Well now things are different.  (Linda Nordling, African Academics Challenge Homophobic Laws NATURE vol.. 522 no. 7555 June 11, 2015 page 135) The gay are now thought to be 2% or more compared with a worldwide average of 1.5%.  So the novel was right on that one.  And far from being accepted, it is criminalized.  In some countries there is the death penalty.  I scream in protest and indignation.  And once again they are placing the blame on Western missionaries.  I know not whether that includes Muslims. 

The ironic thing is that the chastisement I once discerned now hits home.  Of course outside powers have disrupted functional village units, which have had untold eons to adapt to human needs.  And this disruption is not good.

Of course what I have learned is that for long term survival of a population, say a village, you want to limit your mating pool, say everyone under 40, to about seventh cousins.  Go out much beyond that, and after some generations the population will die.  Seventh cousins are about 128 people, of whom half roughly will be your own sex.  Frown on incest, first cousins and to a degree second cousins and your social horizon drops from 64 to maybe 50 or a trifle over one per year.

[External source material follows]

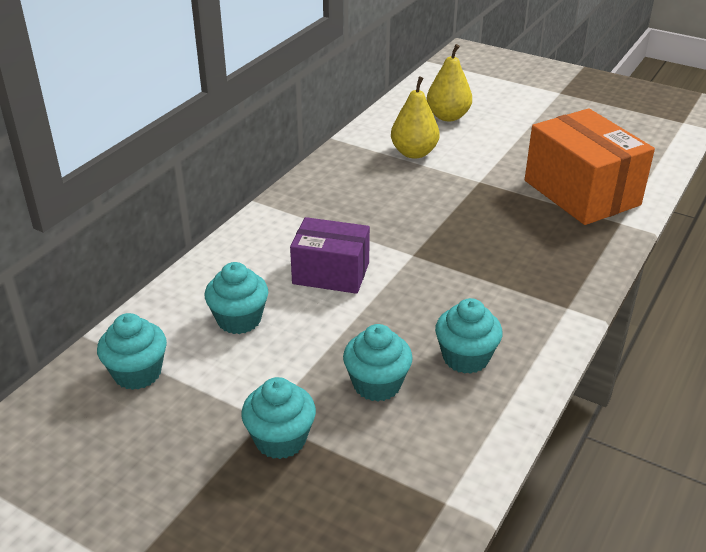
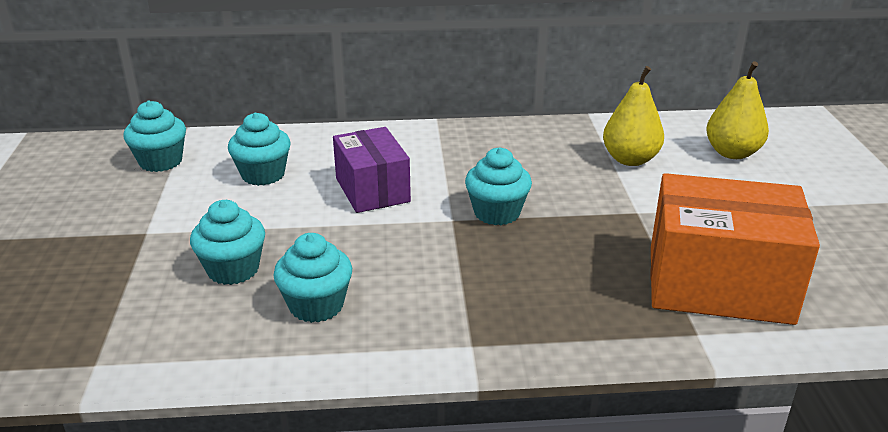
camera: 55 degrees right, 5 degrees down
(280, 439) = (125, 249): turquoise cupcake -> turquoise cupcake (497, 213)
(581, 193) = (719, 284): orange box -> orange box turned 75 degrees clockwise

Girls mature before boys, and women live longer than men, so rationally speaking a wife should be her husband’s age or older.  For reasons opaque to me we go the other way.  So say you are a male youth.  There will be a young woman your age, one a year younger and one two years younger.  That is three or a bit more.  And you might be able to fudge that 128 number a bit.  But any way you cut it you don’t have a half dozen biologically compatible possible mates.  And that’s under the best of circumstances.  In the US circumstances are not ideal.  You might go your whole life without meeting a fourth cousin or higher, and if you do that person is likely not to be close to your age and what’s worse you need to meet when both of you are at the courting age, which is just a few years.  Then there’s the emotional compatibility thing.  In short the book was right.  The untouched-by-modern-culture villages might be able to survive the onslaught.  Our Western culture, bar great change and perhaps even despite any conceivable effort, does appear to be decadent and doomed.

There have been 234 visitors over the past month and 75 times the video “Children Triumph over Evil” has been opened, possibly mostly by me.